▶ [Work instruction] Copying exactly, give the lines in the material below from the one with "right wrist: (516, 288)" to the one with "right knee: (204, 296)", ends included, and nothing besides.

▶ [Data]
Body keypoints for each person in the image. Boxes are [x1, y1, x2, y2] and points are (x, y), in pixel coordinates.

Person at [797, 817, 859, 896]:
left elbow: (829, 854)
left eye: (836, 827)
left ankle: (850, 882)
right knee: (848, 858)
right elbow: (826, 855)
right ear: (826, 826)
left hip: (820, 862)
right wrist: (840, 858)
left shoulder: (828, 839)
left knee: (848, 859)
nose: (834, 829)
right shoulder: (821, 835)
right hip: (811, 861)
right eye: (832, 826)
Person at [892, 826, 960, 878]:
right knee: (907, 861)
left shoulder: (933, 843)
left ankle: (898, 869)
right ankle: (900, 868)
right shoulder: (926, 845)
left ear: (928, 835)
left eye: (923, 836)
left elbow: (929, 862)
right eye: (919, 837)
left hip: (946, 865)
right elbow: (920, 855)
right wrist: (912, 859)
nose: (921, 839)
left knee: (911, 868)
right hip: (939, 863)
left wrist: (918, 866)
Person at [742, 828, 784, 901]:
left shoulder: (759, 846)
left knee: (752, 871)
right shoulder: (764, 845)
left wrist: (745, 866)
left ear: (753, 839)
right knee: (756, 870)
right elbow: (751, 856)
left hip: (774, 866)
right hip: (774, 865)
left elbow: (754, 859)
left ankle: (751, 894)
---
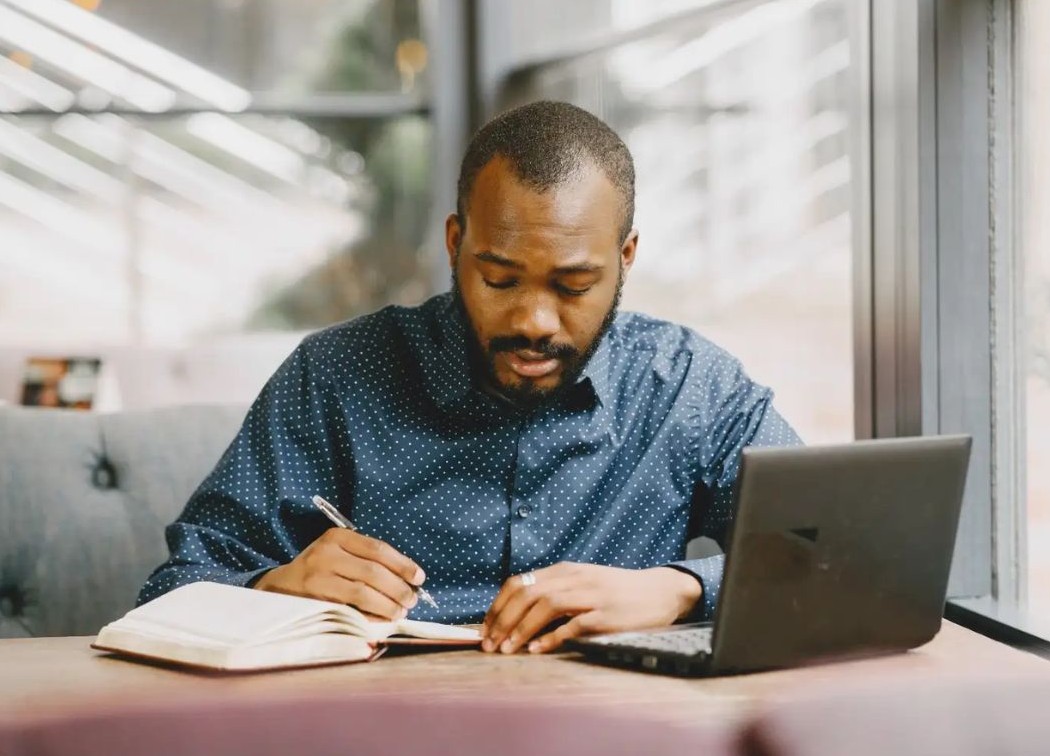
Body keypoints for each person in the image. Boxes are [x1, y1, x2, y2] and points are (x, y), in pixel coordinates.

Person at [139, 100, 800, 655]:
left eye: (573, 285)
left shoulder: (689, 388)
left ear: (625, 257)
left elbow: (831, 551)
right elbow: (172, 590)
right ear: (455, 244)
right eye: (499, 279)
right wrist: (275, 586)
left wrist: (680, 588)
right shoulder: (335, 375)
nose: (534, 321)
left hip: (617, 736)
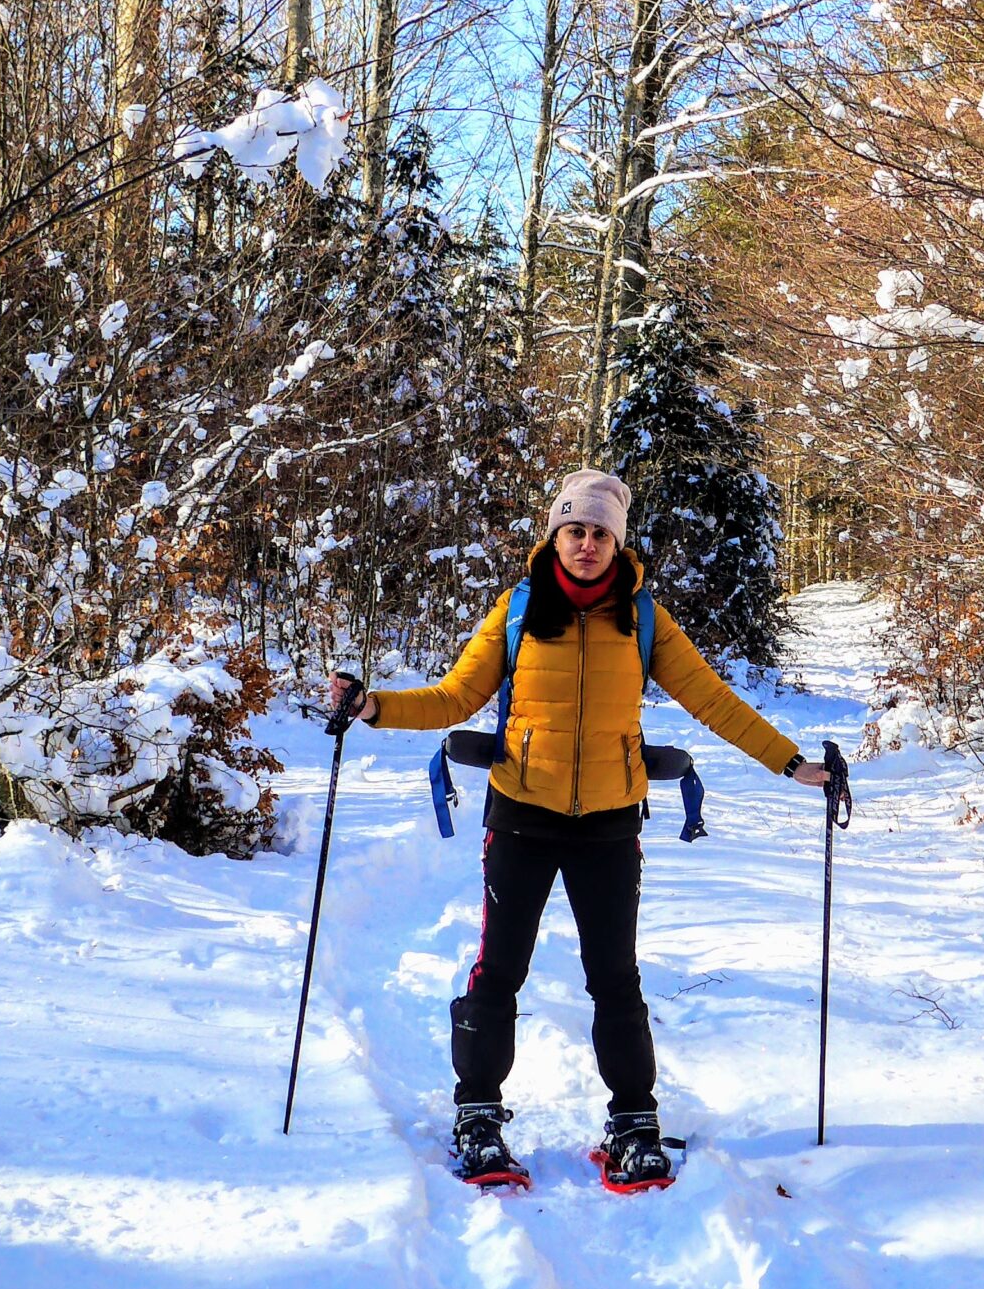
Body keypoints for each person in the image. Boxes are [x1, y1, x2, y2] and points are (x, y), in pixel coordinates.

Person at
--
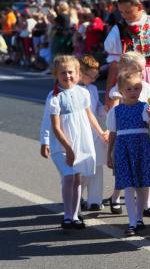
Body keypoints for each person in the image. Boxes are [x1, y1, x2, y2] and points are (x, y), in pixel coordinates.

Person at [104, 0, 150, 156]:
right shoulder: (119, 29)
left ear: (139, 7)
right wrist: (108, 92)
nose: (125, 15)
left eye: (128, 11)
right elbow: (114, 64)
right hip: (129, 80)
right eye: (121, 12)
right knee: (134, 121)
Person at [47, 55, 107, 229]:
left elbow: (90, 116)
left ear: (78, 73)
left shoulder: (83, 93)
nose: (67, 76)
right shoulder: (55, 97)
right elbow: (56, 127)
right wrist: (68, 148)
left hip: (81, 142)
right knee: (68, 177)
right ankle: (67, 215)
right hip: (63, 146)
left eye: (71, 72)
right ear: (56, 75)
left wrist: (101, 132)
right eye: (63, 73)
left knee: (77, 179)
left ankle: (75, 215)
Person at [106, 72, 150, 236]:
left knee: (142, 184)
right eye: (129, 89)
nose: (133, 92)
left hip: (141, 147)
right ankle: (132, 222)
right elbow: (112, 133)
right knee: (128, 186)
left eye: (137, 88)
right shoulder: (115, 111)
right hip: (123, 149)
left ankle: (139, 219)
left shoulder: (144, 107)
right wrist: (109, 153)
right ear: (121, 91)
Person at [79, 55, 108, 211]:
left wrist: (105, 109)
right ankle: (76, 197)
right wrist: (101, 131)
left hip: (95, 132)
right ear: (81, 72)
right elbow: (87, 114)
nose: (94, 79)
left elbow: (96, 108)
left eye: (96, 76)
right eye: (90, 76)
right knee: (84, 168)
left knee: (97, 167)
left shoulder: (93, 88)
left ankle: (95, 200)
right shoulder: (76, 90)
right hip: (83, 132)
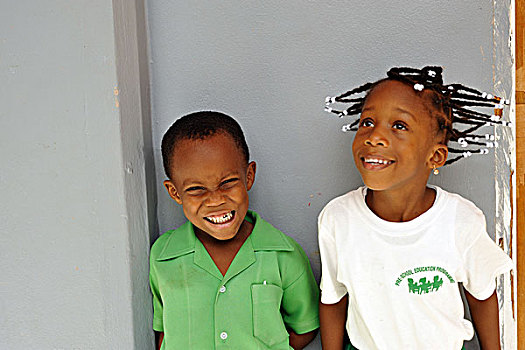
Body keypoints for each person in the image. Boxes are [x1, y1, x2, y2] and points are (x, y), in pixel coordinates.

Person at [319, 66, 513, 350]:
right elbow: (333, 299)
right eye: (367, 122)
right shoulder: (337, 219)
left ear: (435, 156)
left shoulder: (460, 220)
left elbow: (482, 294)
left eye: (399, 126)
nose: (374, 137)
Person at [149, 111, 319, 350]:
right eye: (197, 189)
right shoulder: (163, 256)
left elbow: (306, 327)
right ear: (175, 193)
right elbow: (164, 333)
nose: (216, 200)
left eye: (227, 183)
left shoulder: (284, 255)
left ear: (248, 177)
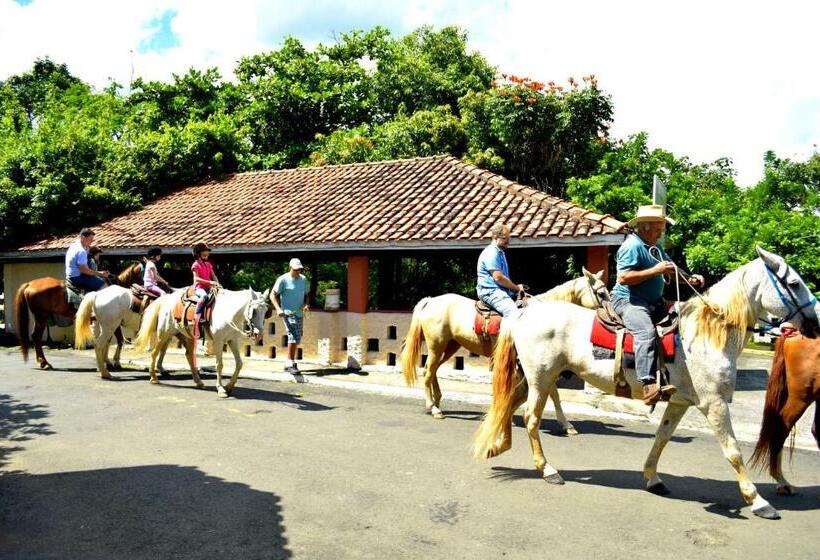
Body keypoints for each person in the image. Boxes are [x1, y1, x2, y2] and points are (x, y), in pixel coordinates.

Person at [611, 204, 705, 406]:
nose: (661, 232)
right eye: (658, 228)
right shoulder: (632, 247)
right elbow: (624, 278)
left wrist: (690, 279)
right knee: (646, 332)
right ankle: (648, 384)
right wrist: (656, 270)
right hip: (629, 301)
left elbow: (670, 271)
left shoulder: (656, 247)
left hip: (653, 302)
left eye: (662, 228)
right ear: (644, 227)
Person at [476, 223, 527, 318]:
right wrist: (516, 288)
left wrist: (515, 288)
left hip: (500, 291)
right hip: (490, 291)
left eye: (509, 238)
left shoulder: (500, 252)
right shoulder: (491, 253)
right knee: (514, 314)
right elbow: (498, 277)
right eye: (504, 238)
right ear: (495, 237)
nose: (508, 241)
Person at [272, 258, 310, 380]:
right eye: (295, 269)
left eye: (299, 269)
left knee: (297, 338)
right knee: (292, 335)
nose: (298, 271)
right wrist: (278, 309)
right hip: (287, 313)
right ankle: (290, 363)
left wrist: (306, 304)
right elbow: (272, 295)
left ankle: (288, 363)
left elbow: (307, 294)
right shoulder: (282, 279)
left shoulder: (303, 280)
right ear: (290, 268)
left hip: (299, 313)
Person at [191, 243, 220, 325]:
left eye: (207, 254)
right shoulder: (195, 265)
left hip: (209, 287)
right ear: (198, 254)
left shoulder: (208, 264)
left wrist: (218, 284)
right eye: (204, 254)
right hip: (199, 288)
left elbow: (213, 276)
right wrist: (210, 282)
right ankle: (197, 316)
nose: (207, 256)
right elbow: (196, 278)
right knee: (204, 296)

▶ [Reply to the task]
right wrist: (516, 288)
left wrist: (515, 288)
left hip: (500, 291)
right hip: (490, 291)
left eye: (509, 238)
left shoulder: (500, 252)
right shoulder: (491, 253)
right knee: (514, 314)
right elbow: (498, 277)
right eye: (504, 238)
right ear: (495, 237)
nose: (508, 241)
Person at [272, 258, 310, 380]:
right eye: (295, 269)
left eye: (299, 269)
left knee: (297, 338)
right knee: (292, 335)
nose: (298, 271)
right wrist: (278, 309)
right hip: (287, 313)
right ankle: (290, 363)
left wrist: (306, 304)
right elbow: (272, 295)
left ankle: (288, 363)
left elbow: (307, 294)
right shoulder: (282, 279)
left shoulder: (303, 280)
right ear: (290, 268)
left hip: (299, 313)
Person at [191, 243, 220, 325]:
left eye: (207, 254)
right shoulder: (195, 265)
left hip: (209, 287)
right ear: (198, 254)
left shoulder: (208, 264)
left wrist: (218, 284)
right eye: (204, 254)
right hip: (199, 288)
left elbow: (213, 276)
right wrist: (210, 282)
right ankle: (197, 316)
nose: (207, 256)
right elbow: (196, 278)
right knee: (204, 296)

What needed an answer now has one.